Reproduce all entries below verbatim. Skip the pictures.

** Input for this task **
_____
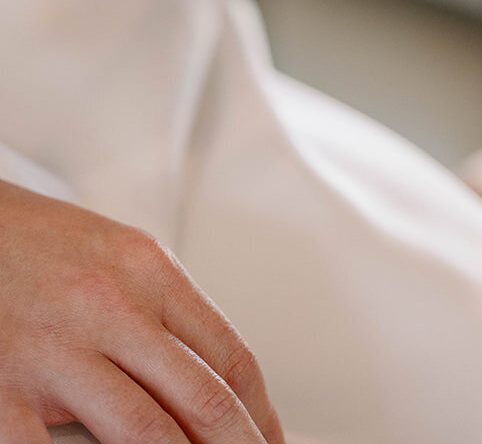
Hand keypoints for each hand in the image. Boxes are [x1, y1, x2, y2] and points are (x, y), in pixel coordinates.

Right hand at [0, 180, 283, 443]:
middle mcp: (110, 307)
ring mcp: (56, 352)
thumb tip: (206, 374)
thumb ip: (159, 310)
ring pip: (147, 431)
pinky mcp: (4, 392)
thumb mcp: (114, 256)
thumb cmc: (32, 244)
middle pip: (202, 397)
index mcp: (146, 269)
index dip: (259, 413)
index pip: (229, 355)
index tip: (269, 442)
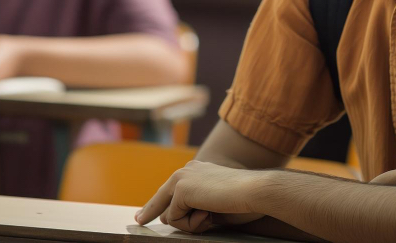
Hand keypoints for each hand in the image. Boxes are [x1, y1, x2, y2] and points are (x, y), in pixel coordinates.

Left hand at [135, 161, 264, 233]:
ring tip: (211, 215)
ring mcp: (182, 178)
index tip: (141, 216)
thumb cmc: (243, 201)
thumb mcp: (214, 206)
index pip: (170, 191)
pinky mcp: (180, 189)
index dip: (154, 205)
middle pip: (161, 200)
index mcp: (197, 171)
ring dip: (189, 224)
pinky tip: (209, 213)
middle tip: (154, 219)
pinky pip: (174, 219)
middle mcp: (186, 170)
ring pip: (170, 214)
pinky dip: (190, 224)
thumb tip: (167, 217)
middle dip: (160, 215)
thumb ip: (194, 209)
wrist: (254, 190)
_____
** Problem solution **
Hand keypoints for each hand in the image. Boxes are [x1, y1, x2, y2] and points are (x, y), in pixel coordinates.

Right hand at [0, 180, 283, 443]:
middle mcp: (110, 307)
ring mcp: (56, 352)
thumb tip: (206, 374)
thumb ip: (159, 310)
ring pip: (147, 431)
pinky mcp: (4, 392)
thumb mcp: (114, 256)
thumb cmc: (32, 244)
middle pip: (202, 397)
index mcp: (146, 269)
index dip: (259, 413)
index pip: (229, 355)
index tip: (269, 442)
Hand keypoints for each hand in the image. Boxes are [x1, y1, x2, y2] and points are (x, y), in pixel coordinates.

Left hand at [135, 161, 264, 233]:
ring tip: (211, 215)
ring mcp: (182, 178)
index tip: (141, 216)
thumb cmc: (243, 201)
thumb mcp: (214, 206)
index pip: (170, 191)
pinky mcp: (180, 189)
index dip: (154, 205)
middle pip: (161, 200)
index mcp: (197, 171)
ring dip: (189, 224)
pinky tip: (209, 213)
middle tip: (154, 219)
pinky pip: (174, 219)
middle mcp: (186, 170)
ring pip: (170, 214)
pinky dip: (190, 224)
thumb tip: (167, 217)
middle dip: (160, 215)
thumb ip: (194, 209)
wrist: (254, 190)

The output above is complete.